CPU and GPU have very different ways of scheduling instructions, requiring somehow different interfaces and programming models.. I'd hazard to say that a GPU and CPU with unified memory access (like the Apple's M series, and most mobile chips) is already such a consolidated system.
CISC only survived because CPUs now dedicate a ton of silicon to decoding the CISC stream into RISC-y microcode. RISC CPUs can avoid this completely, but it turns out backwards compatibility was important to the market and the transistor cost of "instruction decode" just adds like +1 pipeline depth or something.
> CISC only survived because CPUs now dedicate a ton of silicon to decoding the CISC stream into RISC-y microcode.

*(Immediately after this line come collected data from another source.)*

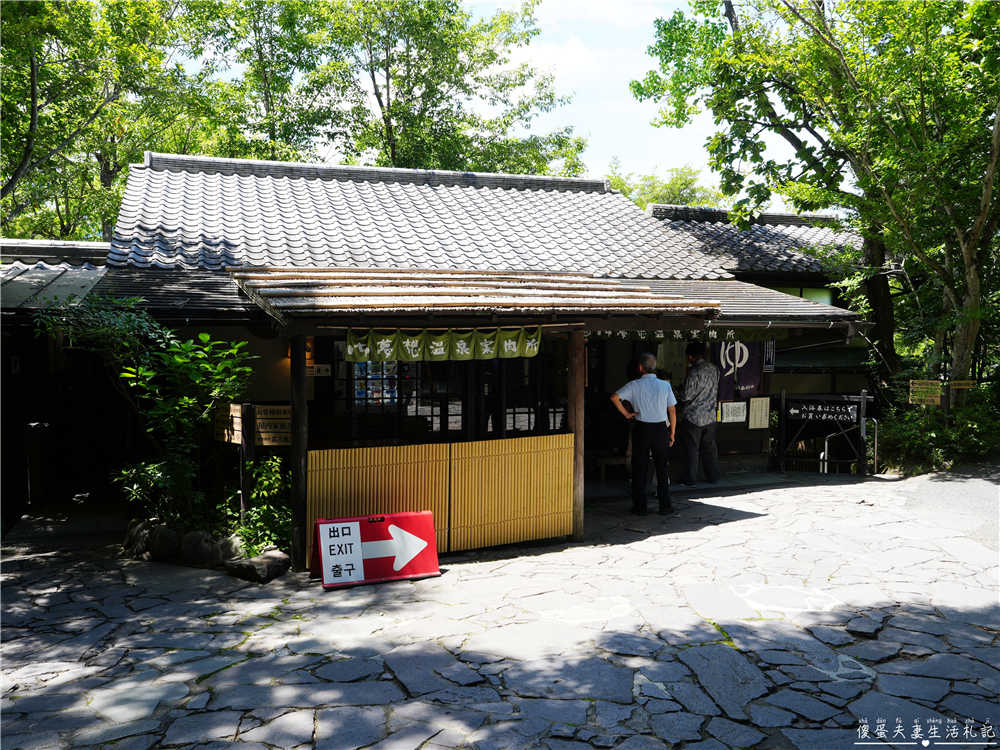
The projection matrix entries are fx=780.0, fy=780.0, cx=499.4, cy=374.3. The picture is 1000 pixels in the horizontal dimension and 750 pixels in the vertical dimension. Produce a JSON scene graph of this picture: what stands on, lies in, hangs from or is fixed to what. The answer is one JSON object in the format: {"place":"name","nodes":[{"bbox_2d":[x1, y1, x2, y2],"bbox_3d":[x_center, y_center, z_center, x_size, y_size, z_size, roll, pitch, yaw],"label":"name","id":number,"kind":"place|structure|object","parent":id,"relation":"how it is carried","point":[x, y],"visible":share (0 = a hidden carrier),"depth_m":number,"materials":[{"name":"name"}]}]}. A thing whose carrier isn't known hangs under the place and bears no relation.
{"place":"outdoors","nodes":[
{"label":"outdoors","id":0,"kind":"place"},
{"bbox_2d":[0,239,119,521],"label":"side building","id":1,"kind":"structure","parent":0,"point":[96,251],"depth_m":9.85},
{"bbox_2d":[0,149,887,532],"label":"building","id":2,"kind":"structure","parent":0,"point":[756,431],"depth_m":10.24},
{"bbox_2d":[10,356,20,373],"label":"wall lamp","id":3,"kind":"object","parent":2,"relation":"attached to","point":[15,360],"visible":0.94,"depth_m":9.27,"materials":[{"name":"white"}]},
{"bbox_2d":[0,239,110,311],"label":"side roof","id":4,"kind":"structure","parent":2,"relation":"on","point":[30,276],"depth_m":9.80,"materials":[{"name":"grey tile"}]},
{"bbox_2d":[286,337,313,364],"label":"wall lamp","id":5,"kind":"object","parent":2,"relation":"attached to","point":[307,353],"visible":0.4,"depth_m":9.07,"materials":[{"name":"orange"}]},
{"bbox_2d":[306,363,331,376],"bbox_3d":[-2.112,-0.042,8.997,0.366,0.161,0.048,-1,3,-22],"label":"small sign","id":6,"kind":"object","parent":2,"relation":"attached to","point":[321,366],"visible":0.79,"depth_m":8.99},
{"bbox_2d":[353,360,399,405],"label":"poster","id":7,"kind":"structure","parent":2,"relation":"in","point":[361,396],"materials":[{"name":"multicoloured paper"}]},
{"bbox_2d":[331,345,463,441],"bbox_3d":[-1.205,0.264,9.236,1.566,1.826,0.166,-1,3,-22],"label":"window","id":8,"kind":"structure","parent":2,"relation":"in","point":[410,366],"depth_m":9.21,"materials":[{"name":"glass"}]},
{"bbox_2d":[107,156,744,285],"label":"tiled roof","id":9,"kind":"structure","parent":2,"relation":"on","point":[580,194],"depth_m":11.68,"materials":[{"name":"grey tile"}]},
{"bbox_2d":[228,267,718,320],"bbox_3d":[-0.238,-0.785,7.454,3.996,0.496,2.618,-1,3,-22],"label":"porch roof","id":10,"kind":"structure","parent":2,"relation":"attached to","point":[646,293],"depth_m":7.01,"materials":[{"name":"brown wood"}]},
{"bbox_2d":[485,345,568,437],"bbox_3d":[0.390,0.392,9.619,1.123,2.177,0.193,-1,3,-22],"label":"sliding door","id":11,"kind":"structure","parent":2,"relation":"in","point":[524,412],"depth_m":9.57,"materials":[{"name":"brown"}]},
{"bbox_2d":[582,326,785,341],"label":"sign","id":12,"kind":"object","parent":2,"relation":"hanging from","point":[783,335],"visible":0.65,"depth_m":9.72,"materials":[{"name":"brown wood"}]},
{"bbox_2d":[720,401,747,423],"bbox_3d":[3.358,0.542,11.200,0.483,0.300,0.084,-1,3,-22],"label":"notice","id":13,"kind":"object","parent":2,"relation":"attached to","point":[742,417],"visible":0.99,"depth_m":11.18,"materials":[{"name":"white paper"}]},
{"bbox_2d":[711,339,761,400],"bbox_3d":[3.329,-0.149,11.030,0.748,1.170,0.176,-1,3,-22],"label":"noren curtain","id":14,"kind":"object","parent":2,"relation":"hanging from","point":[756,379],"visible":0.56,"depth_m":11.03,"materials":[{"name":"fabric"}]},
{"bbox_2d":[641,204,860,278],"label":"tiled roof","id":15,"kind":"structure","parent":2,"relation":"on","point":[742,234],"depth_m":15.57,"materials":[{"name":"grey tile"}]},
{"bbox_2d":[748,397,770,428],"bbox_3d":[3.751,0.565,11.281,0.355,0.446,0.101,-1,3,-22],"label":"notice","id":16,"kind":"object","parent":2,"relation":"attached to","point":[752,427],"visible":0.99,"depth_m":11.26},
{"bbox_2d":[762,338,776,372],"bbox_3d":[3.859,-0.313,11.180,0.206,0.600,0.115,-1,3,-22],"label":"vertical sign","id":17,"kind":"object","parent":2,"relation":"attached to","point":[767,358],"visible":0.86,"depth_m":11.16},
{"bbox_2d":[764,285,834,305],"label":"window","id":18,"kind":"structure","parent":2,"relation":"in","point":[806,295],"depth_m":14.04,"materials":[{"name":"green glass"}]},
{"bbox_2d":[0,470,999,749],"label":"stone pavement","id":19,"kind":"structure","parent":0,"point":[752,528],"materials":[{"name":"grey stone"}]},
{"bbox_2d":[123,521,152,555],"bbox_3d":[-3.357,1.526,7.276,0.367,0.326,0.348,2,3,35],"label":"rock","id":20,"kind":"object","parent":19,"relation":"on","point":[133,543],"visible":0.71,"depth_m":7.14,"materials":[{"name":"grey stone"}]},
{"bbox_2d":[43,300,253,534],"bbox_3d":[-3.204,0.430,7.201,1.863,2.265,1.708,-1,3,-22],"label":"shrub","id":21,"kind":"object","parent":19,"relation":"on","point":[203,337],"visible":0.89,"depth_m":7.10,"materials":[{"name":"green plant"}]},
{"bbox_2d":[147,525,180,561],"bbox_3d":[-3.002,1.510,6.977,0.353,0.329,0.325,1,3,26],"label":"rock","id":22,"kind":"object","parent":19,"relation":"on","point":[160,543],"visible":0.93,"depth_m":6.86,"materials":[{"name":"grey stone"}]},
{"bbox_2d":[180,530,214,566],"bbox_3d":[-2.637,1.525,6.839,0.373,0.333,0.345,1,3,25],"label":"rock","id":23,"kind":"object","parent":19,"relation":"on","point":[197,545],"visible":0.87,"depth_m":6.72,"materials":[{"name":"grey stone"}]},
{"bbox_2d":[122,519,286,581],"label":"rock border","id":24,"kind":"object","parent":19,"relation":"on","point":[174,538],"visible":0.59,"depth_m":6.58,"materials":[{"name":"stone"}]},
{"bbox_2d":[206,532,241,565],"bbox_3d":[-2.461,1.533,6.835,0.394,0.318,0.369,1,3,28],"label":"rock","id":25,"kind":"object","parent":19,"relation":"on","point":[224,547],"visible":0.73,"depth_m":6.72,"materials":[{"name":"grey stone"}]},
{"bbox_2d":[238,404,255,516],"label":"wooden post","id":26,"kind":"object","parent":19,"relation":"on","point":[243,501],"visible":0.74,"depth_m":7.19,"materials":[{"name":"brown wood"}]},
{"bbox_2d":[214,402,240,443],"bbox_3d":[-2.522,0.455,7.240,0.405,0.342,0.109,2,3,33],"label":"wooden sign","id":27,"kind":"object","parent":26,"relation":"attached to","point":[228,423],"visible":0.62,"depth_m":7.21,"materials":[{"name":"brown wood"}]},
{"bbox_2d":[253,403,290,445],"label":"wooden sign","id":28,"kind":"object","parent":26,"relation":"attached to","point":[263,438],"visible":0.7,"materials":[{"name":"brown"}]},
{"bbox_2d":[222,548,290,582],"bbox_3d":[-2.015,1.588,6.505,0.547,0.213,0.461,2,3,30],"label":"rock","id":29,"kind":"object","parent":19,"relation":"on","point":[247,566],"visible":0.92,"depth_m":6.36,"materials":[{"name":"grey stone"}]},
{"bbox_2d":[231,456,292,555],"bbox_3d":[-2.060,1.189,6.967,0.689,0.898,0.754,-1,3,-22],"label":"shrub","id":30,"kind":"object","parent":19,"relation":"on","point":[272,482],"visible":0.71,"depth_m":6.91,"materials":[{"name":"green plant"}]},
{"bbox_2d":[289,332,307,569],"bbox_3d":[-1.679,0.580,6.514,0.164,2.048,0.171,-1,3,-22],"label":"wooden post","id":31,"kind":"object","parent":19,"relation":"on","point":[295,480],"visible":0.86,"depth_m":6.47,"materials":[{"name":"brown wood"}]},
{"bbox_2d":[309,510,440,588],"bbox_3d":[-1.006,1.385,6.282,1.046,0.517,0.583,-1,3,-22],"label":"sign","id":32,"kind":"object","parent":19,"relation":"on","point":[357,536],"visible":0.98,"depth_m":6.22,"materials":[{"name":"red"}]},
{"bbox_2d":[308,436,575,559],"bbox_3d":[-0.499,1.063,6.795,2.398,0.894,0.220,-1,3,-22],"label":"bamboo fence","id":33,"kind":"object","parent":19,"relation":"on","point":[444,446],"visible":0.85,"depth_m":6.80,"materials":[{"name":"yellow wood"}]},
{"bbox_2d":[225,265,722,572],"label":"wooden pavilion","id":34,"kind":"structure","parent":19,"relation":"on","point":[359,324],"depth_m":6.87,"materials":[{"name":"brown wood"}]},
{"bbox_2d":[345,326,544,363],"bbox_3d":[-0.432,-0.257,6.538,1.794,0.273,0.117,-1,3,-22],"label":"noren curtain","id":35,"kind":"object","parent":34,"relation":"hanging from","point":[537,341],"visible":0.96,"depth_m":6.53,"materials":[{"name":"green fabric"}]},
{"bbox_2d":[566,327,584,543],"bbox_3d":[0.739,0.507,7.514,0.161,2.141,0.176,-1,3,-22],"label":"wooden post","id":36,"kind":"object","parent":19,"relation":"on","point":[576,427],"visible":0.88,"depth_m":7.47,"materials":[{"name":"brown wood"}]},
{"bbox_2d":[586,450,629,483],"bbox_3d":[1.462,1.292,10.746,0.758,0.397,0.496,-1,3,-22],"label":"bench","id":37,"kind":"object","parent":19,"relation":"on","point":[615,461],"visible":0.68,"depth_m":10.58,"materials":[{"name":"brown wood"}]},
{"bbox_2d":[622,359,642,478],"bbox_3d":[1.730,0.554,9.785,0.536,1.487,0.613,-1,3,-22],"label":"person","id":38,"kind":"object","parent":19,"relation":"on","point":[632,366],"visible":0.26,"depth_m":9.73},
{"bbox_2d":[612,352,677,514],"bbox_3d":[1.614,0.625,8.581,0.665,1.676,0.680,-1,3,-22],"label":"man","id":39,"kind":"object","parent":19,"relation":"on","point":[644,412],"visible":0.99,"depth_m":8.37},
{"bbox_2d":[678,341,719,485],"bbox_3d":[2.588,0.491,10.246,0.589,1.831,0.755,0,2,-12],"label":"man","id":40,"kind":"object","parent":19,"relation":"on","point":[702,429],"visible":0.99,"depth_m":10.05},
{"bbox_2d":[776,389,870,474],"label":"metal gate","id":41,"kind":"structure","parent":19,"relation":"on","point":[808,396],"depth_m":11.70,"materials":[{"name":"black"}]},
{"bbox_2d":[786,400,859,422],"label":"sign","id":42,"kind":"object","parent":41,"relation":"attached to","point":[810,417],"visible":0.99,"depth_m":11.65,"materials":[{"name":"black"}]},
{"bbox_2d":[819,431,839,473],"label":"handrail","id":43,"kind":"object","parent":19,"relation":"on","point":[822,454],"visible":0.66,"depth_m":12.22,"materials":[{"name":"silver metal"}]},
{"bbox_2d":[819,417,878,474],"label":"metal railing","id":44,"kind":"object","parent":19,"relation":"on","point":[822,454],"visible":0.83,"depth_m":11.77,"materials":[{"name":"silver metal"}]},
{"bbox_2d":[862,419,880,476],"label":"metal handrail","id":45,"kind":"object","parent":19,"relation":"on","point":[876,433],"visible":0.85,"depth_m":11.70,"materials":[{"name":"silver metal"}]},
{"bbox_2d":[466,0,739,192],"label":"sky","id":46,"kind":"structure","parent":0,"point":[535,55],"materials":[{"name":"white"}]},
{"bbox_2d":[887,460,999,549],"label":"road","id":47,"kind":"structure","parent":0,"point":[974,488],"materials":[{"name":"grey asphalt"}]},
{"label":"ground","id":48,"kind":"structure","parent":0},
{"bbox_2d":[0,0,232,242],"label":"tree","id":49,"kind":"object","parent":48,"relation":"on","point":[38,80],"visible":0.77,"depth_m":15.27,"materials":[{"name":"green plant"}]},
{"bbox_2d":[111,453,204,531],"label":"shrub","id":50,"kind":"object","parent":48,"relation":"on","point":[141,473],"visible":0.72,"depth_m":7.07,"materials":[{"name":"green plant"}]},
{"bbox_2d":[226,0,591,177],"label":"tree","id":51,"kind":"object","parent":48,"relation":"on","point":[477,78],"visible":0.64,"depth_m":23.14,"materials":[{"name":"green plant"}]},
{"bbox_2d":[605,162,719,209],"bbox_3d":[7.817,-4.267,38.838,9.208,12.373,8.779,2,3,43],"label":"tree","id":52,"kind":"object","parent":48,"relation":"on","point":[682,183],"visible":0.2,"depth_m":37.21,"materials":[{"name":"green plant"}]},
{"bbox_2d":[633,0,999,406],"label":"tree","id":53,"kind":"object","parent":48,"relation":"on","point":[986,194],"visible":0.97,"depth_m":11.34,"materials":[{"name":"green plant"}]},
{"bbox_2d":[949,380,975,389],"bbox_3d":[6.748,0.159,11.357,0.409,0.146,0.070,1,2,10],"label":"wooden sign","id":54,"kind":"object","parent":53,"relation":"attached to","point":[963,383],"visible":0.93,"depth_m":11.34,"materials":[{"name":"brown wood"}]},
{"bbox_2d":[908,379,941,405],"bbox_3d":[6.418,0.282,11.727,0.497,0.394,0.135,0,2,7],"label":"wooden sign","id":55,"kind":"object","parent":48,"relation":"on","point":[936,400],"visible":0.93,"depth_m":11.70,"materials":[{"name":"brown wood"}]},
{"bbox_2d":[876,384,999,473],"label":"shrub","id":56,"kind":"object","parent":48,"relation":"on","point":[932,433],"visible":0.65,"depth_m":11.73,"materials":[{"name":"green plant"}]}
]}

For Intel CPUs, this was somewhat true starting from the Pentium Pro (1995). The Pentium M (2004) introduced a technique called "micro-op fusion" that would bind multiple micro-ops together so you'd get combined micro-ops for things like "add a value from memory to a register". From that point onward, the Intel micro-ops got less and less RISCy until by Sandy Bridge (2011) they pretty much stopped resembling a RISC instruction set altogether. Other x86 implementations like K7/K8/K10 and Zen never had micro-ops that resembled RISC instructions.
> CPUs now dedicate a ton of silicon to decoding the CISC stream into RISC-y microcode.
In absolute terms, this is true. But in relative terms, you're talking less than 1% of the die area on a modern, heavily cached, heavily speculative, heavily predictive CPU.
I hadn't heard that, but certainly, there must have been many times when Intel held the crown of "biggest working hunk of silicon area devoted to RAM."
> It will just take on the appropriate functionality to keep all the compute in the same chip.
So, an iGPU/APU? Those exist already. Regardless, the most GPU-like CPU architecture in common use today is probably SPARC, with its 8-way SMT. Add per-thread vector SIMD compute to something like that, and you end up with something that has broadly similar performance constraints to an iGPU.